++++ EXCERPT PROVIDED
Christ almighty, more example of human degeneracy.
*raves* No matter how much sick, whack, twisted, shit there is out there, no matter how many times I tell myself that nothing on the Net fazes me anymore, not the scheisse videos, the refluxophiliacs, the Satanic pedophilia, the incest stories, tentacle-fucking anime, but THIS -!
Someday I will re-post the link to the Smurf porn websites, and, if I can find it again, Enid Blyton gay fanfiction. The latter is not for the faint of heart, because it involves multiple-partners (most of Toyland), inter-racial (golliwog + everyone else), and prosthetics (Noddy is *wooden* for good reason..).
Books read this weekend
Mao Zedong's little treatise on guerilla warfare written during the Yenan period. (an odd buy I had forgotten all about in Australia and excavated only a month ago). Translated by Edgar Snow, of course - for that appropriately sycopanthic effect.
Stephen King - Different Seasons (purely for trashy uplift)
Scott Adams - God's Debris (for some reason it was listed in Borders under "metaphysical studies")
Elizabeth Wurtzel - Prozac Nation (believe it or not, never read cover-to-cover prior to this date)
JS MiIl - On Liberty (again, first time cover-to-cover, as opposed to cribbing notes and passages for essay/hao lian purposes)
*studies the above list* Hm. Trashy, light reads, mostly. These days I have very little appetite for embarrassingly difficult books - which is why even, to my horror, I find myself shying away from a new Umberto Eco or even the temptation to finish up Crying of Lot 49. It's easier to read the likes of Nick Hornby or Don DeLillo or Zadie Smith - it's the way they feed you pop profundity in pithy one-liners which can be uploaded for cerebral processing at whim.
Bipolar manifestation of quotes:
At 11:15am on Saturday, was simultaneously reading and exulting over Rita Hayworth and the Shawshank Redemption:
"I find I'm so excited, I can barely sit still or hold a thought in my head. I think it the excitement only a free man can feel, a free man at the start of a long journey whose conclusion is uncertain. I hope I can make it across the border. I hope to see my friend, and shake his hand. I hope the Pacific is as blue as it has been in my dreams. I hope"
Half an hour later, was reading:
"I had invented the monster and now it was overtaking me. This was what I'd come to. This was what I'd be for the rest of my life. Things were bad now and would get worse later. They would. I had not heard the word depression yet, and would not for some time after that, but I felt something very wrong going on. I felt that I was wrong - my hair was wrong, my face was wrong, my personality was wrong - my God, my choice of flavors at the Haagan Dazs shop after school was wrong! How could I walk around with such pasty white skin, such dark, doleful eyes, such straight anemic hair, such round hips and such a small clinched waist? How could I let anybody see me this way? How could I expose other people to my person, to this bane to the world? I was one big mistake.
++++++++
DIRECTIVE A:
Could you rewrite the records starting at the line containing "titre, associé à" and ending at the end of the records, replacing "Commissariat" with "Direction artistique" and leaving everything else unchanged? Leave the pictures out of your answer.
++++ INFORMATION GIVEN
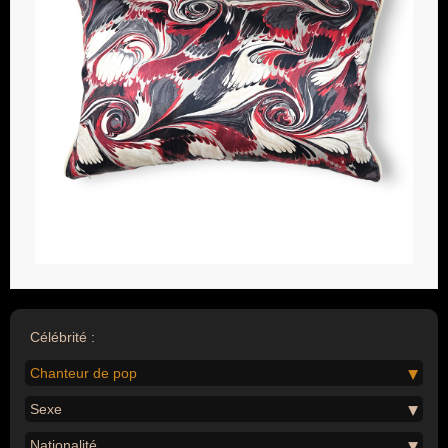
Célébrité :
Chanteur de pop
Sexe
Nationalité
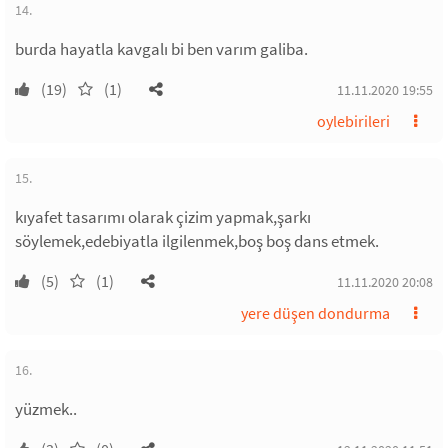
14.
burda hayatla kavgalı bi ben varım galiba.
(19)
(1)
11.11.2020 19:55
oylebirileri
15.
kıyafet tasarımı olarak çizim yapmak,şarkı
söylemek,edebiyatla ilgilenmek,boş boş dans etmek.
(5)
(1)
11.11.2020 20:08
yere düşen dondurma
16.
yüzmek..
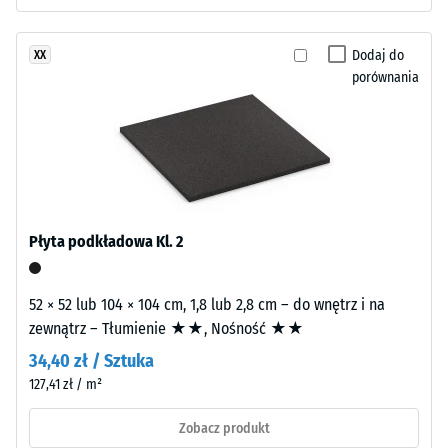
tłumienie
ma
Klasa
budowę
Dodaj do
XX
antypoślizgowości
dwuwarstwową.
porównania
DS (EN 14041) -
Warstwę
Wartość skali 4 =
użytkową
Współczynnik
o
tarcia ok. 0,53
grubości
Odporność
około
na
3,3
ścieranie
mm
Płyta podkładowa Kl. 2
–
wykonano
Odporność
z
na zużycie
52 × 52 lub 104 × 104 cm, 1,8 lub 2,8 cm – do wnętrz i na
nowego
ścierne –
zewnątrz – Tłumienie ★★, Nośność ★★
granulatu
Wartość
EPDM
34,40 zł / Sztuka
skali 2 =
(kauczuk
"dobra"
127,41 zł / m²
etylenowo-
(BS 7188)
propylenowo-
Zobacz produkt
Przepuszczalność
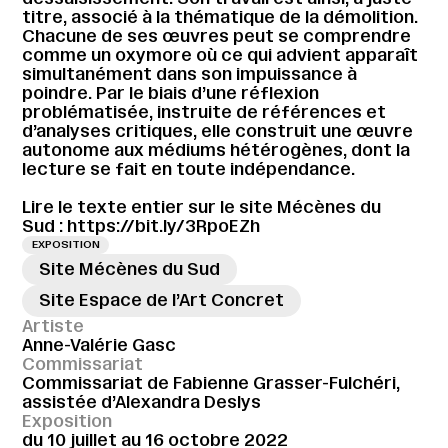
titre, associé à la thématique de la démolition.
Chacune de ses œuvres peut se comprendre
comme un oxymore où ce qui advient apparaît
simultanément dans son impuissance à
poindre. Par le biais d’une réflexion
problématisée, instruite de références et
d’analyses critiques, elle construit une œuvre
autonome aux médiums hétérogènes, dont la
lecture se fait en toute indépendance.
Lire le texte entier sur le site Mécènes du
Sud :
https://bit.ly/3RpoEZh
EXPOSITION
Site Mécènes du Sud
Site Espace de l’Art Concret
Artiste
Anne-Valérie Gasc
Commissariat
Commissariat de Fabienne Grasser-Fulchéri,
assistée d’Alexandra Deslys
Exposition
du 10 juillet au 16 octobre 2022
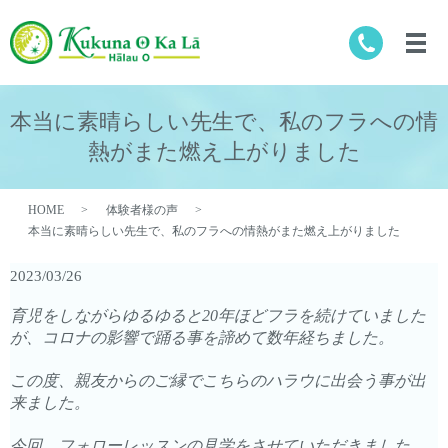
本当に素晴らしい先生で、私のフラへの情
熱がまた燃え上がりました
HOME
体験者様の声
本当に素晴らしい先生で、私のフラへの情熱がまた燃え上がりました
2023/03/26
育児をしながらゆるゆると20年ほどフラを続けていました
が、コロナの影響で踊る事を諦めて数年経ちました。
この度、親友からのご縁でこちらのハラウに出会う事が出
来ました。
今回、フォローレッスンの見学をさせていただきました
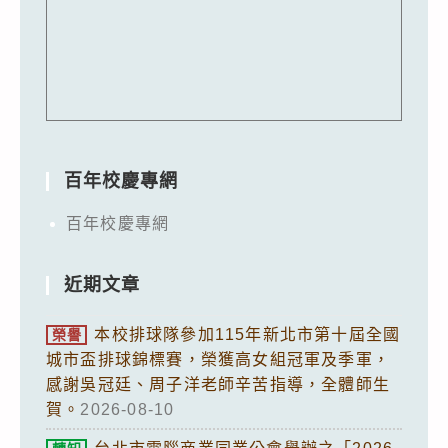
百年校慶專網
百年校慶專網
近期文章
本校排球隊參加115年新北市第十屆全國
榮譽
城市盃排球錦標賽，榮獲高女組冠軍及季軍，
感謝吳冠廷、周子洋老師辛苦指導，全體師生
賀。
2026-08-10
++++++++
DIRECTIVE B:
Could you carry on the blog post about weekend reading from its last line?

EXPECTED OUTPUT A:
titre, associé à la thématique de la démolition.
Chacune de ses œuvres peut se comprendre
comme un oxymore où ce qui advient apparaît
simultanément dans son impuissance à
poindre. Par le biais d’une réflexion
problématisée, instruite de références et
d’analyses critiques, elle construit une œuvre
autonome aux médiums hétérogènes, dont la
lecture se fait en toute indépendance.
Lire le texte entier sur le site Mécènes du
Sud :
https://bit.ly/3RpoEZh
EXPOSITION
Site Mécènes du Sud
Site Espace de l’Art Concret
Artiste
Anne-Valérie Gasc
Direction artistique
Direction artistique de Fabienne Grasser-Fulchéri,
assistée d’Alexandra Deslys
Exposition
du 10 juillet au 16 octobre 2022
本当に素晴らしい先生で、私のフラへの情
熱がまた燃え上がりました
HOME
体験者様の声
本当に素晴らしい先生で、私のフラへの情熱がまた燃え上がりました
2023/03/26
育児をしながらゆるゆると20年ほどフラを続けていました
が、コロナの影響で踊る事を諦めて数年経ちました。
この度、親友からのご縁でこちらのハラウに出会う事が出
来ました。
今回、フォローレッスンの見学をさせていただきました
百年校慶專網
百年校慶專網
近期文章
本校排球隊參加115年新北市第十屆全國
榮譽
城市盃排球錦標賽，榮獲高女組冠軍及季軍，
感謝吳冠廷、周子洋老師辛苦指導，全體師生
賀。
2026-08-10

EXPECTED OUTPUT B:
I did not, you see, want to kill myself. Not at that time, anyway. But I wanted to know that if need be, if the desperation got so terribly bad, I could inflict harm on my body. And I could. Knowing this gave me a sense of peace and power, so I started cutting up my legs all the time. Hiding the scars from my mother became a sport of its own. I collected razor blades, I bought a Swiss Army knife, I became fascinated with different kinds of sharp edges and the different cutting sensations they produced. I tried out different shapes - squares, triangles, pentagons, even an awkwardly carved heart, with a stab wound at its center, wanting to see if it hurt the way a real broken heart could hurt. I was amazed and pleased to find that it didn't."
Right.
Had another horrible lunch/encounter with paterfamilias. But parental whinging is one of the most common - and banally - archetypical content of blogs. But so is giving away vague hints and then refusing to go into further detail out of some coy discretion! Argh! A Hobson's Choice of bad taste in blogging!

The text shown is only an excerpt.